Description
An American film crew disappears in the Amazon rainforest while filming a documentary about indigenous cannibal tribes. The team consists of Alan Yates, the director; Faye Daniels, his girlfriend and script girl; and two cameramen, Jack Anders and Mark Tomaso. Harold Monroe, an anthropologist at New York University, agrees to lead a rescue mission in hopes of finding the missing filmmakers. In anticipation of his arrival, military personnel stationed in the rainforest conduct a raid on the local Yacumo tribe and take a young male hostage in order to negotiate with the natives. Upon arrival, Monroe is introduced to his guides, Chaco and his assistant, Miguel.
After several days of trekking through the jungle, the rescue team encounters the Yacumo. They arrange the release of their hostage in exchange for being taken to the Yacumo village. Once there, the group is initially greeted with hostility and learns that the filmmakers caused great unrest among the people. The next day, Monroe and his guides head deeper into the rainforest to locate two warring cannibal tribes, the Ya̧nomamö and the Shamatari. They encounter a group of Shamatari warriors and follow them to a riverbank, where Monroe\'s team saves a smaller group of Ya̧nomamö from death. The Ya̧nomamö invite the team back to their village in gratitude, but they are still suspicious of the foreigners. To gain their trust, Monroe agrees to bathe naked in a river, where he is joined by a group of Ya̧nomamö women. The women lead Monroe from the river to a shrine, where he discovers the skeletal remains of the filmmakers with their film reels nearby. Shocked by what he sees, he confronts the Ya̧nomamö in the village, during which time he plays music from a tape recorder. The intrigued natives agree to trade it for the filmmakers\' surviving reels of film.
Back in New York, executives of the Pan American Broadcasting System invite Monroe to host a broadcast of the documentary to be made from the recovered film, but Monroe insists on viewing the raw footage before making a decision. One of the executives first introduce him to Alan\'s work by showing an excerpt from his previous documentary, The Last Road to Hell, after which she informs Monroe that Alan staged dramatic scenes to get more exciting footage. Monroe then begins to view the recovered footage, which first follows the group\'s trek through the rainforest. After walking for days, their guide, Felipe, is bitten by a venomous snake. The group amputates Felipe\'s leg with a machete to save his life, but he dies and is left behind. Upon locating the Yacumo in a clearing, Jack shoots one in the leg so they can easily follow him to the village. Once they arrive, the crew proceeds to intimidate the tribe before herding the natives into a hut, which they burn down in order to stage a massacre for their film. Monroe expresses apprehension about the staged footage and the treatment of the natives, but his concerns are ignored.

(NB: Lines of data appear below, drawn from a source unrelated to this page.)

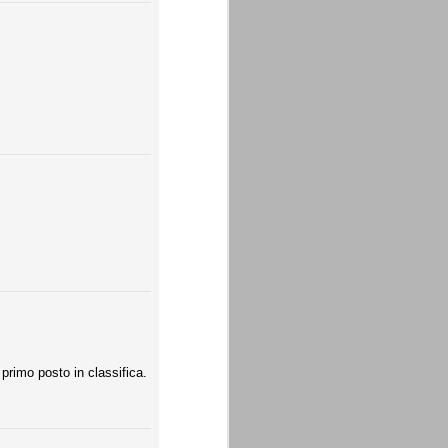
 primo posto in classifica.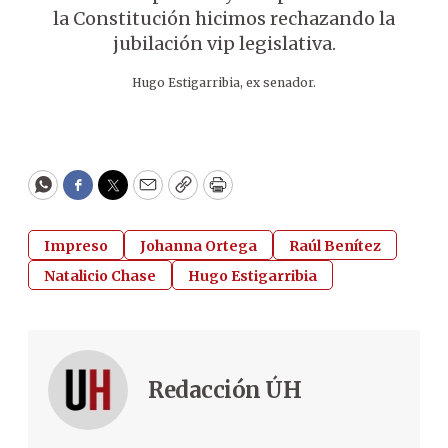
la Constitución hicimos rechazando la
jubilación vip legislativa.
Hugo Estigarribia, ex senador.
WhatsApp
Facebook
Twitter
Email
Copy
Print
Impreso
Johanna Ortega
Raúl Benítez
Natalicio Chase
Hugo Estigarribia
Redacción ÚH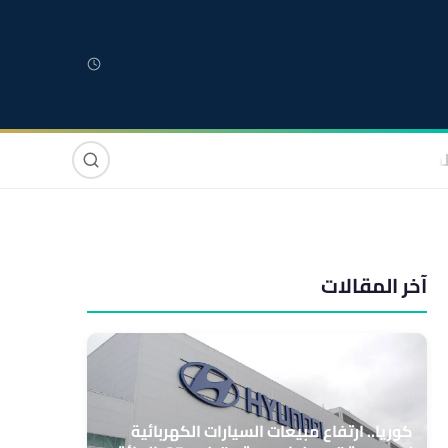
لمغربية
مغاربة العالم
دولي
صوت وصورة
آخر المقالات
كوريا.. ارتفاع مبيعات السيارات الكهربائية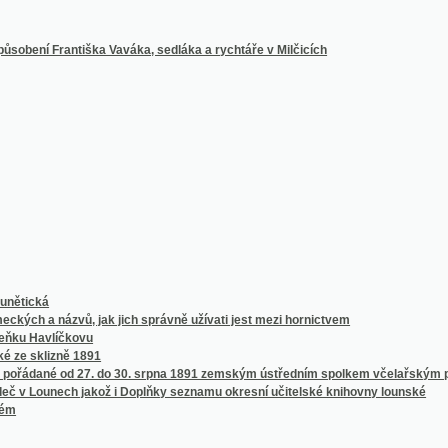
á
názvů, jak jich správně užívati jest mezi hornictvem
avlíčkovu
izně 1891
é od 27. do 30. srpna 1891 zemským ústředním spolkem včelařským pro království 
unech jakož i Doplňky seznamu okresní učitelské knihovny lounské
ečmenů ze sklizně 1891
1. do 13. července 1891
pořádané od 21. do 24. června 1891
nou Zahradnictví v pavilonu Květeny
národního divadla v Praze od 14. dubna 1851 do října 1861 věnovaných
njku latinsko-česko-německém
eum v Praze
ů světových s úplným přehledem českých časopisů insertních
chlověstních a paroplavebních stanic v mocnářství Uhersko-Rakouském
ř. Overbecka, jakož i jiných děl téhož mistra i různých jeho současníkův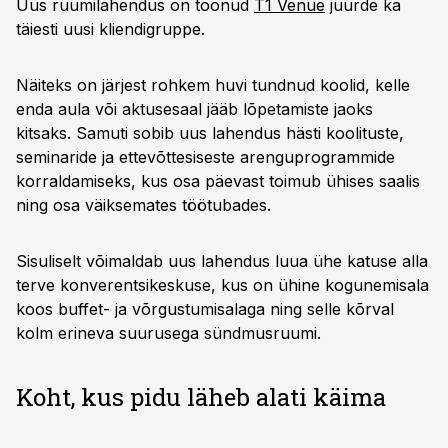
Uus ruumilahendus on toonud
T1 Venue
juurde ka
täiesti uusi kliendigruppe.
Näiteks on järjest rohkem huvi tundnud koolid, kelle
enda aula või aktusesaal jääb lõpetamiste jaoks
kitsaks. Samuti sobib uus lahendus hästi koolituste,
seminaride ja ettevõttesiseste arenguprogrammide
korraldamiseks, kus osa päevast toimub ühises saalis
ning osa väiksemates töötubades.
Sisuliselt võimaldab uus lahendus luua ühe katuse alla
terve konverentsikeskuse, kus on ühine kogunemisala
koos buffet- ja võrgustumisalaga ning selle kõrval
kolm erineva suurusega sündmusruumi.
Koht, kus pidu läheb alati käima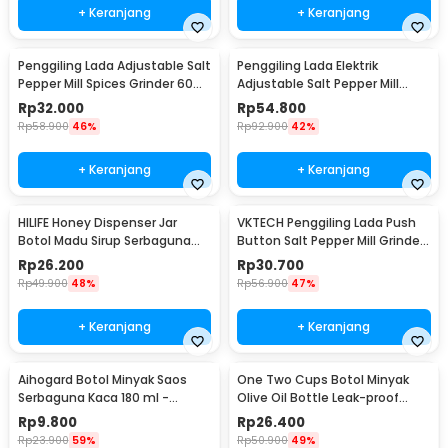
+ Keranjang
+ Keranjang
Penggiling Lada Adjustable Salt
Penggiling Lada Elektrik
Pepper Mill Spices Grinder 60ml
Adjustable Salt Pepper Mill
- CIQ
Grinder 100ml - 15CE7
Rp
32.000
Rp
54.800
Rp
58.900
46%
Rp
92.900
42%
+ Keranjang
+ Keranjang
HILIFE Honey Dispenser Jar
VKTECH Penggiling Lada Push
Botol Madu Sirup Serbaguna
Button Salt Pepper Mill Grinder
200ml - H1742
135ml - MG600A
Rp
26.200
Rp
30.700
Rp
49.900
48%
Rp
56.900
47%
+ Keranjang
+ Keranjang
Aihogard Botol Minyak Saos
One Two Cups Botol Minyak
Serbaguna Kaca 180 ml -
Olive Oil Bottle Leak-proof
CW192
500ml - CW199
Rp
9.800
Rp
26.400
Rp
23.900
59%
Rp
50.900
49%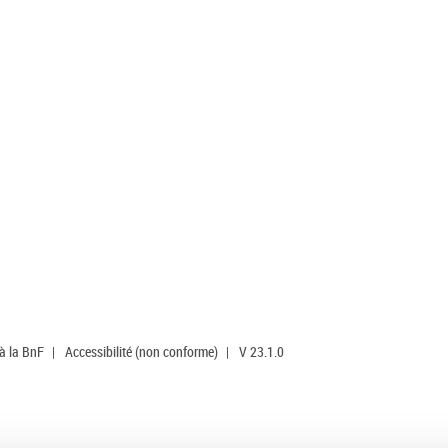
 à la BnF
|
Accessibilité (non conforme)
|
V 23.1.0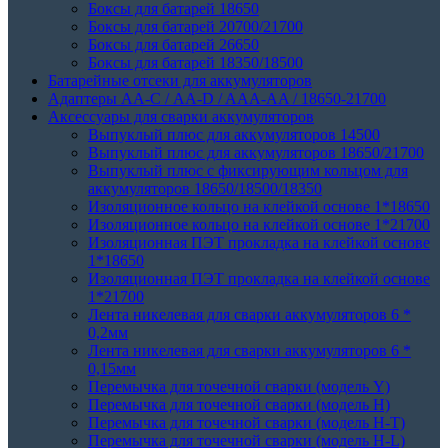
Боксы для батарей 18650
Боксы для батарей 20700/21700
Боксы для батарей 26650
Боксы для батарей 18350/18500
Батарейные отсеки для аккумуляторов
Адаптеры АА-С / АА-D / AAA-AA / 18650-21700
Аксессуары для сварки аккумуляторов
Выпуклый плюс для аккумуляторов 14500
Выпуклый плюс для аккумуляторов 18650/21700
Выпуклый плюс с фиксирующим кольцом для
аккумуляторов 18650/18500/18350
Изоляционное кольцо на клейкой основе 1*18650
Изоляционное кольцо на клейкой основе 1*21700
Изоляционная ПЭТ прокладка на клейкой основе
1*18650
Изоляционная ПЭТ прокладка на клейкой основе
1*21700
Лента никелевая для сварки аккумуляторов 6 *
0,2мм
Лента никелевая для сварки аккумуляторов 6 *
0,15мм
Перемычка для точечной сварки (модель Y)
Перемычка для точечной сварки (модель H)
Перемычка для точечной сварки (модель H-T)
Перемычка для точечной сварки (модель H-L)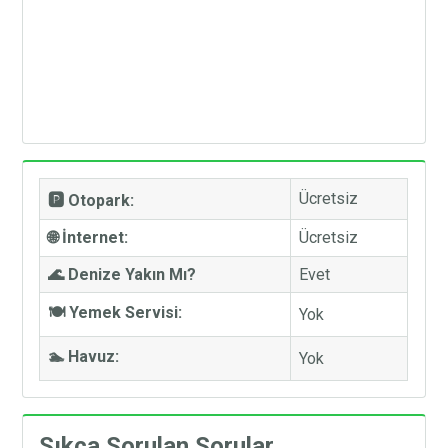
Ücretsiz
🅿️ Otopark:
🌐 İnternet:
Ücretsiz
🌊 Denize Yakın Mı?
Evet
🍽️ Yemek Servisi:
Yok
🏊 Havuz:
Yok
Sıkça Sorulan Sorular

After he finishes viewing the remaining footage, Monroe expresses his disgust toward the station\'s decision to air the documentary. To convince the executives otherwise, he shows them the remaining unedited footage that only he has seen. The final two reels begin with the filmmakers locating a Ya̧nomamö girl, whom the men take turns raping against Faye\'s protests. They later encounter the same girl impaled on a wooden pole by a riverbank, where they claim that the natives killed her for loss of virginity. Shortly afterwards, they are attacked by the Ya̧nomamö tribe as revenge for the girl\'s rape and death. Jack is hit by a spear, and Alan shoots him to prevent his escape. After filming the natives mutilate Jack\'s corpse, the group is cornered, and Faye is captured by the Ya̧nomamö. Alan insists that they attempt to rescue her. Mark continues to film as she is stripped naked, gang-raped, beaten to death, and beheaded. The Ya̧nomamö then locate and kill the last two team members as the camera drops to the ground. Disturbed by what they have seen, the executives order the footage destroyed as Monroe leaves, pondering \"who the real cannibals are\".